= Your goal =
Look for the word "paint" in the entries below, then copy every line that has it.

= Saved entries =
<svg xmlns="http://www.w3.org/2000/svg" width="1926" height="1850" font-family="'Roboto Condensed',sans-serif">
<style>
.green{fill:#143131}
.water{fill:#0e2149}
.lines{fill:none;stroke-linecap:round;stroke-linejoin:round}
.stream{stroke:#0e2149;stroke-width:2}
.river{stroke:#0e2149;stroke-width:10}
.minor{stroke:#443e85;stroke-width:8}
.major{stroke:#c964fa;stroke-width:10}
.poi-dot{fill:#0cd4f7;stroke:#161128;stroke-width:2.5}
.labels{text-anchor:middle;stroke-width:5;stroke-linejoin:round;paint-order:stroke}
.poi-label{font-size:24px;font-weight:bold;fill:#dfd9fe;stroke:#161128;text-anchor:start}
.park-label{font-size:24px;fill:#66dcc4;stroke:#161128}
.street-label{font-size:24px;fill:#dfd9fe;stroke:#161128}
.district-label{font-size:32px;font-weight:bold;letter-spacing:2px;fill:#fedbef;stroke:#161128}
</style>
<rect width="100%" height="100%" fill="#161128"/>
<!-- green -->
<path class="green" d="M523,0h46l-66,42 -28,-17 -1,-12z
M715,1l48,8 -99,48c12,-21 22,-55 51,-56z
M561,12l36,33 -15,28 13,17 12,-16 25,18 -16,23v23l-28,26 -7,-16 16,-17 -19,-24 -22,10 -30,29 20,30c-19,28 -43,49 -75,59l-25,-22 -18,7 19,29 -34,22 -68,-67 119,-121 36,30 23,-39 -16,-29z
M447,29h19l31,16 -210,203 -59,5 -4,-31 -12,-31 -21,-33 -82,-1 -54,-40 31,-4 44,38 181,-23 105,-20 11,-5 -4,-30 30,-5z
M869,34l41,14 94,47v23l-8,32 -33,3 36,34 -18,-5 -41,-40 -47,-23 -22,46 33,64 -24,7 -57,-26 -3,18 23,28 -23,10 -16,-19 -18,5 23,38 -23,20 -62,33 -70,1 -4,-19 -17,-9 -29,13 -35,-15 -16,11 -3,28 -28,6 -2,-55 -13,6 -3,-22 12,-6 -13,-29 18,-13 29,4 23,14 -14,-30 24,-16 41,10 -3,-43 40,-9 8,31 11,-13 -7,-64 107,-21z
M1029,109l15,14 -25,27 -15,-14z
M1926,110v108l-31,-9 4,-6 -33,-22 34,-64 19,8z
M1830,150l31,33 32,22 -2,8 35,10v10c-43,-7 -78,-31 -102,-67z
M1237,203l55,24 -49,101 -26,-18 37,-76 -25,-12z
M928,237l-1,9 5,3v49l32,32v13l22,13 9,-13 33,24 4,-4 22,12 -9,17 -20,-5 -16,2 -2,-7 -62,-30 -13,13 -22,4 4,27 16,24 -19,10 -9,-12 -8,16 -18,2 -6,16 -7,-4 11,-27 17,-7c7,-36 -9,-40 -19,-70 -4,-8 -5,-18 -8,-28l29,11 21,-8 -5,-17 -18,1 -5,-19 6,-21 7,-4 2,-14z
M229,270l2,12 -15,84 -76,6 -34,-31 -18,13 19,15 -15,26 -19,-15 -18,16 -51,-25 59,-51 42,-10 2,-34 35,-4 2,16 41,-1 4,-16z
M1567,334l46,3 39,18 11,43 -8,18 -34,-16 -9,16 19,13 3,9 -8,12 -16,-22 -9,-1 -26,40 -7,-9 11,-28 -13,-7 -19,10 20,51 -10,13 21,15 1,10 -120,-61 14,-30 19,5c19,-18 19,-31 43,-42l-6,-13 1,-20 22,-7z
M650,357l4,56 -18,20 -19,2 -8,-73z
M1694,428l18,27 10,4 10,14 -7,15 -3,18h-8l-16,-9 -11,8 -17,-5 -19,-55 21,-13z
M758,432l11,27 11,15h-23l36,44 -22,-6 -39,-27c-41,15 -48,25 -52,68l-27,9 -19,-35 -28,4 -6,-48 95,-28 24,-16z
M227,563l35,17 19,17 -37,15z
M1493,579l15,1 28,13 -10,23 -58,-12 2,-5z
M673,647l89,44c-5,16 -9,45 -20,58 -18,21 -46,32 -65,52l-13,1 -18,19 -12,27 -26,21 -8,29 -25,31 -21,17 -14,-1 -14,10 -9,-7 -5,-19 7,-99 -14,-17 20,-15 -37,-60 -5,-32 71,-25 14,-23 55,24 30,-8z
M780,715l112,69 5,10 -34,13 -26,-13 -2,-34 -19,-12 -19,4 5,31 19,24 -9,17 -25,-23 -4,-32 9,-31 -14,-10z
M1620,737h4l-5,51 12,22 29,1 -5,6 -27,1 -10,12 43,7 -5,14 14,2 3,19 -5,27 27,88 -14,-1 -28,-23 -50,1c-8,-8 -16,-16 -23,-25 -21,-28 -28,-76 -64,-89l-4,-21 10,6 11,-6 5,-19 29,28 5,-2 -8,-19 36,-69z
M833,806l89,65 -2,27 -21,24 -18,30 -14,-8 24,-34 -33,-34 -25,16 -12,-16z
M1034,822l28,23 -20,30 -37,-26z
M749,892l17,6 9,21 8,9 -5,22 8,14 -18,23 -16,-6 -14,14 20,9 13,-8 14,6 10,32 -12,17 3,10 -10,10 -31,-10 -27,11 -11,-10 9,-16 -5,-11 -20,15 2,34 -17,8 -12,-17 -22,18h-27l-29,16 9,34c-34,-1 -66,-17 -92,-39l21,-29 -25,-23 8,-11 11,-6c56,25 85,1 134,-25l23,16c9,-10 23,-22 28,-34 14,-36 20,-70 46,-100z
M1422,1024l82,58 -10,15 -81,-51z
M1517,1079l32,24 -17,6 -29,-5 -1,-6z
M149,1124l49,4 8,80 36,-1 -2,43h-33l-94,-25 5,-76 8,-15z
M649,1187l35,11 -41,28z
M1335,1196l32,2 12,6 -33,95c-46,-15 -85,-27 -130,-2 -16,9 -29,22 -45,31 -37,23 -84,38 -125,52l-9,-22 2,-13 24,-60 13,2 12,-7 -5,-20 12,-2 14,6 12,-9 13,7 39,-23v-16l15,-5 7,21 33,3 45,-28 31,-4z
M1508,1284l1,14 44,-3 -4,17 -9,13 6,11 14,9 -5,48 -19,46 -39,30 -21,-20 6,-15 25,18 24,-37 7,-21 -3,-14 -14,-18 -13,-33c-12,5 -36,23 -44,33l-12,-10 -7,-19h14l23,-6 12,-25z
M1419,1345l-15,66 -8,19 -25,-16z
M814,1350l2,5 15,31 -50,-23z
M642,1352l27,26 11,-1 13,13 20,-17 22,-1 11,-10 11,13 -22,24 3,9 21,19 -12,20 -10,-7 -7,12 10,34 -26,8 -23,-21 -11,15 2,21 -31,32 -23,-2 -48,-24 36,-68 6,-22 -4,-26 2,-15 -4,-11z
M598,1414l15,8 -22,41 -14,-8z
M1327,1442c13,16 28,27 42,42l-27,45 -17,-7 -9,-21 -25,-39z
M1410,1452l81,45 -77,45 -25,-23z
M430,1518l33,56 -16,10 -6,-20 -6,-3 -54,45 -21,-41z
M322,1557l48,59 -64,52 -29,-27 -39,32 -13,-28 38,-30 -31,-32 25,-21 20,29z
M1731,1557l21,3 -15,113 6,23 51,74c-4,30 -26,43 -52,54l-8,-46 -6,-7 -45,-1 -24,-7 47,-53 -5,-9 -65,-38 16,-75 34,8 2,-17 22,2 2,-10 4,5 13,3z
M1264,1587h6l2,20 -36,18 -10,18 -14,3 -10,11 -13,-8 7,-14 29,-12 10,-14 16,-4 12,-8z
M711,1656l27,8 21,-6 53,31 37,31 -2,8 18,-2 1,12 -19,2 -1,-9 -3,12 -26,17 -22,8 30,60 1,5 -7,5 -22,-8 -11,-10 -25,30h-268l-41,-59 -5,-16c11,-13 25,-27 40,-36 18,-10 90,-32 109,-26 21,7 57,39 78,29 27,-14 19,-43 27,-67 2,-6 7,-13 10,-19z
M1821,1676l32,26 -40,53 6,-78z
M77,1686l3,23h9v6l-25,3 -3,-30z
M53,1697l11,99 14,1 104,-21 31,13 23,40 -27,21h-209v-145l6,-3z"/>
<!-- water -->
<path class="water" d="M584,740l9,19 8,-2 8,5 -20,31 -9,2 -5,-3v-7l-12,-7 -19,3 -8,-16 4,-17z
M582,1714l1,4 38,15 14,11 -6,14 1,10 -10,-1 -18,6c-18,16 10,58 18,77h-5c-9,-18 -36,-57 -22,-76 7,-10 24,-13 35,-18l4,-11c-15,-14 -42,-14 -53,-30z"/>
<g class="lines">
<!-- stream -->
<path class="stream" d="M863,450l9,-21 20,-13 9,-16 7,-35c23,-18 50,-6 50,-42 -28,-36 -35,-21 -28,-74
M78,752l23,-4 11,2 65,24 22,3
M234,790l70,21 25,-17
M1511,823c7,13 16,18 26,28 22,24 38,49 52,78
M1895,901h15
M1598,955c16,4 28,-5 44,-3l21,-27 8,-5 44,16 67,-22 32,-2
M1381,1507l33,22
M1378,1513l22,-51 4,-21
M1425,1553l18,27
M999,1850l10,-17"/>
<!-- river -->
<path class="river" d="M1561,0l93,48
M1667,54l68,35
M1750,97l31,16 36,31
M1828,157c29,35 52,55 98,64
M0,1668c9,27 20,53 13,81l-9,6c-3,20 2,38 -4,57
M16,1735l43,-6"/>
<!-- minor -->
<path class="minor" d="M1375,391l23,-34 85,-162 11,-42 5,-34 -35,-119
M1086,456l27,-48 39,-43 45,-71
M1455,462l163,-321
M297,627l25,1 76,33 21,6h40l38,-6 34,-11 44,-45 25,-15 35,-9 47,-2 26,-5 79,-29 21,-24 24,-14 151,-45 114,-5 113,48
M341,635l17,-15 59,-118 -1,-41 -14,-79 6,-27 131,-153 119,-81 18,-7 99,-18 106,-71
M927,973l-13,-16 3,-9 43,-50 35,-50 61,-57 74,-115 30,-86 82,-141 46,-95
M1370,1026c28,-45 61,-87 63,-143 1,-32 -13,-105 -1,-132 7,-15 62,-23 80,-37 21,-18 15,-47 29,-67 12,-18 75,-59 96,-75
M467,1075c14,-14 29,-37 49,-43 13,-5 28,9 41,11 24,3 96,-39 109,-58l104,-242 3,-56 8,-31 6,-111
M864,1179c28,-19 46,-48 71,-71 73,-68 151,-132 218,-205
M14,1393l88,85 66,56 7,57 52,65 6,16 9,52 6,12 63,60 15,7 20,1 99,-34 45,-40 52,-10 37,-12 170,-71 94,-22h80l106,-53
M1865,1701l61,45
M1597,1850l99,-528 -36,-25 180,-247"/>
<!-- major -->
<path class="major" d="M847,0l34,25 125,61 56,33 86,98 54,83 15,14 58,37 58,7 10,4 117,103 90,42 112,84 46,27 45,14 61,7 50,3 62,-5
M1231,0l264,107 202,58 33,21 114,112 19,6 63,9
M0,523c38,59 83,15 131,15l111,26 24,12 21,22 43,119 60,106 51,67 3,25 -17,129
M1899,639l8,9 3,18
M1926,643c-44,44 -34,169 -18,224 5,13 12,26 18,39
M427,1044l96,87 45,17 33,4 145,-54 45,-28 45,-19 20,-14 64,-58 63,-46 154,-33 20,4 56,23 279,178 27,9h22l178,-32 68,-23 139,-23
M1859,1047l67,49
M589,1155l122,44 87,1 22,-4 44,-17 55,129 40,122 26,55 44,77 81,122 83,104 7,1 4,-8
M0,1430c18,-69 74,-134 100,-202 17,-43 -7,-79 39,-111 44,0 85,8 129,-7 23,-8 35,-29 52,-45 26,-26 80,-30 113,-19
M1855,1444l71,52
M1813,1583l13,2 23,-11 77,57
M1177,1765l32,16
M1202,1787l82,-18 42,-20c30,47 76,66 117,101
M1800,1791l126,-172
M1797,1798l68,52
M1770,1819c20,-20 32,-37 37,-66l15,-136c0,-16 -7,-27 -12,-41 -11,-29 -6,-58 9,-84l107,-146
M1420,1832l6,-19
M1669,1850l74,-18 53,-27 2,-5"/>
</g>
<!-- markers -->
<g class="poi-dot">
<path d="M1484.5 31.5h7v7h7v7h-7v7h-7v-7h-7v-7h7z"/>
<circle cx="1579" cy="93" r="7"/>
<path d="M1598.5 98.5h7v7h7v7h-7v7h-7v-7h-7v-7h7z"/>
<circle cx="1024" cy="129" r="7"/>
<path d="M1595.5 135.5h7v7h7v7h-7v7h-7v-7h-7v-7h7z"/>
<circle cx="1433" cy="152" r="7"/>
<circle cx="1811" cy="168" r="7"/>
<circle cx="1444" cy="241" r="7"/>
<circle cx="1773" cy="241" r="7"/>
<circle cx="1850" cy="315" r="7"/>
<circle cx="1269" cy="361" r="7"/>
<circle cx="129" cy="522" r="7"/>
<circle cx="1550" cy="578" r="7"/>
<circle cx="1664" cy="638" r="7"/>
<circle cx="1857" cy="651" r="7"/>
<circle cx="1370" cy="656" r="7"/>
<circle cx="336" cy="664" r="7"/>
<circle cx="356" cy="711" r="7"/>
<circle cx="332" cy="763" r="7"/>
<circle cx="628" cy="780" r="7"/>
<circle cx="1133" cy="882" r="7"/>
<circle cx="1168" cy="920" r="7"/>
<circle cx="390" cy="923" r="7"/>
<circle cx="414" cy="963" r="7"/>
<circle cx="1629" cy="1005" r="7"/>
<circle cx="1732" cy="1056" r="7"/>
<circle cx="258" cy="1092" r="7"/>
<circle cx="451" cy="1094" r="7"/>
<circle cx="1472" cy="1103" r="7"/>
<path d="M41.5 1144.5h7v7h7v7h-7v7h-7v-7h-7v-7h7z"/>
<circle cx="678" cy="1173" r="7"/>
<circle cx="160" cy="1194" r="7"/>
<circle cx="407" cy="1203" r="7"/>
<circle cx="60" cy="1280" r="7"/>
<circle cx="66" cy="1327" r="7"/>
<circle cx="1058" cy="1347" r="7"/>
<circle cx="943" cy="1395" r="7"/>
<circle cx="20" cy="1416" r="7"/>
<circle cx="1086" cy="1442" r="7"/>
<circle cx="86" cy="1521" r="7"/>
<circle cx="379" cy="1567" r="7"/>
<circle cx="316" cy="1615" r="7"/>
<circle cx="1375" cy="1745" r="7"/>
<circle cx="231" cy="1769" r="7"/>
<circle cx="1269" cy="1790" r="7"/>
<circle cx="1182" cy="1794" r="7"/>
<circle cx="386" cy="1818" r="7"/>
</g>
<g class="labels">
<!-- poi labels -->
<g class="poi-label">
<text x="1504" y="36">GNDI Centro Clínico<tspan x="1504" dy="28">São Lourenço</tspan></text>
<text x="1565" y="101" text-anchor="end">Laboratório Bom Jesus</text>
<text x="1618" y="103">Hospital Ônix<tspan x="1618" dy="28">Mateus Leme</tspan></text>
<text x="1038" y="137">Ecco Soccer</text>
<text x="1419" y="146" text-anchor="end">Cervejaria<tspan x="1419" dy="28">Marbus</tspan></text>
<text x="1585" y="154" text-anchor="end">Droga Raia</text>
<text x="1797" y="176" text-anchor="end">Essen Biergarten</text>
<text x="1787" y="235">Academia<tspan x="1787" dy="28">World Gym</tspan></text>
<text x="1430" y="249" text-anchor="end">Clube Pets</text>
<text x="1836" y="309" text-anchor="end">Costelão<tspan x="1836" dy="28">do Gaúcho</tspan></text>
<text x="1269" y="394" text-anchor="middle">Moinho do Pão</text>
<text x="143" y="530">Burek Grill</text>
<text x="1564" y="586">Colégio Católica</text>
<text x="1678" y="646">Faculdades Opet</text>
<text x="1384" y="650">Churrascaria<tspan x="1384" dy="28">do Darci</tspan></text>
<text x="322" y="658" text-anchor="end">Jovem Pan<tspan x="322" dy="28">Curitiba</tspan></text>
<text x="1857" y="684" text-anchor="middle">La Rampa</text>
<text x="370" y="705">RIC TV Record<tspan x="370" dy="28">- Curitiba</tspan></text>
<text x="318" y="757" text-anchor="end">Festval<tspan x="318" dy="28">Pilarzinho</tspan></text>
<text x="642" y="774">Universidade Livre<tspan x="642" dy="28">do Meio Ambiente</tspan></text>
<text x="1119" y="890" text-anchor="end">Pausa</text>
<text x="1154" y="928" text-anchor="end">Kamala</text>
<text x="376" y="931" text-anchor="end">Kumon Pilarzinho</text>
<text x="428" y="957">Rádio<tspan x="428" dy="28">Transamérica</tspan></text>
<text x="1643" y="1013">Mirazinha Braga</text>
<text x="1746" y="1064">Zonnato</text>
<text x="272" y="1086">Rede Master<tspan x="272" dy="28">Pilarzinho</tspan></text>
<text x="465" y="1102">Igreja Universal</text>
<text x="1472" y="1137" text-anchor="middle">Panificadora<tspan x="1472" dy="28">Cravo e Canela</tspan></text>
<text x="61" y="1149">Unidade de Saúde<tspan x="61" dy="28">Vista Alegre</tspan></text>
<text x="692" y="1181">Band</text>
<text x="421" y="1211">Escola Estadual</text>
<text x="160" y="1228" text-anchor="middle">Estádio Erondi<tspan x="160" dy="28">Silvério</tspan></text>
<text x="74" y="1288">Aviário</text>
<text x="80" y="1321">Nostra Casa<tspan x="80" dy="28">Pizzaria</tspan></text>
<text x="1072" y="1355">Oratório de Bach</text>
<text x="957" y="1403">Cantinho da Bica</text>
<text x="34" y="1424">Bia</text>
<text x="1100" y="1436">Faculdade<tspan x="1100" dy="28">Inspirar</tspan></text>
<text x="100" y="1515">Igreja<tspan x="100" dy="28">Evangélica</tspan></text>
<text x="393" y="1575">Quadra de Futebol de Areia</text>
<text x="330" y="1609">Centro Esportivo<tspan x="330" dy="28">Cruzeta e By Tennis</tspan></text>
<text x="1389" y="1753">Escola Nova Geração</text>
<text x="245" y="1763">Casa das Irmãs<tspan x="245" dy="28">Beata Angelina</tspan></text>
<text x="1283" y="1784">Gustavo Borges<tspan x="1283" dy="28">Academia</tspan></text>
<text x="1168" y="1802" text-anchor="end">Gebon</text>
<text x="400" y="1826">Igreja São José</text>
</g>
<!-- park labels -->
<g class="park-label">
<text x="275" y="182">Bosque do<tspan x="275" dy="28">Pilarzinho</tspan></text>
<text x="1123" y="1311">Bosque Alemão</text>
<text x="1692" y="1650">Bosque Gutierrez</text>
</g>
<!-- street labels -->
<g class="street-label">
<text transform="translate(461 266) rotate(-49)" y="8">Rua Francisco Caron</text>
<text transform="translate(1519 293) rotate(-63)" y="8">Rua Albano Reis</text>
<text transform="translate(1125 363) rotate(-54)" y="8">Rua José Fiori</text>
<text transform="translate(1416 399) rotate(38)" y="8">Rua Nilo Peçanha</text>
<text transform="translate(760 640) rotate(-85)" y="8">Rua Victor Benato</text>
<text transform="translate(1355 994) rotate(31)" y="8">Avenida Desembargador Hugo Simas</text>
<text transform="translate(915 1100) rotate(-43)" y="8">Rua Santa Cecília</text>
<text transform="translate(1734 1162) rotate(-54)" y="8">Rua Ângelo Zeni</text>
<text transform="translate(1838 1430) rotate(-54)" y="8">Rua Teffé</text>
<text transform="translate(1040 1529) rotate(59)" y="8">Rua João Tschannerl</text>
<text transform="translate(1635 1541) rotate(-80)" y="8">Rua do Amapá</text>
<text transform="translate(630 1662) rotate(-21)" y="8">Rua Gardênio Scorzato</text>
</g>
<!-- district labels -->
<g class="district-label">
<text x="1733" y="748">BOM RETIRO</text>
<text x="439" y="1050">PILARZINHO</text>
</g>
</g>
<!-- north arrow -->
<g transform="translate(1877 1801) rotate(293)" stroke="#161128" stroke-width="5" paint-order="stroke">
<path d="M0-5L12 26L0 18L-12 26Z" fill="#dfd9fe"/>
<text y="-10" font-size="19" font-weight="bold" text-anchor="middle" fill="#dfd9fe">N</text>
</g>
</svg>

= Response area =
.labels{text-anchor:middle;stroke-width:5;stroke-linejoin:round;paint-order:stroke}
<g transform="translate(1877 1801) rotate(293)" stroke="#161128" stroke-width="5" paint-order="stroke">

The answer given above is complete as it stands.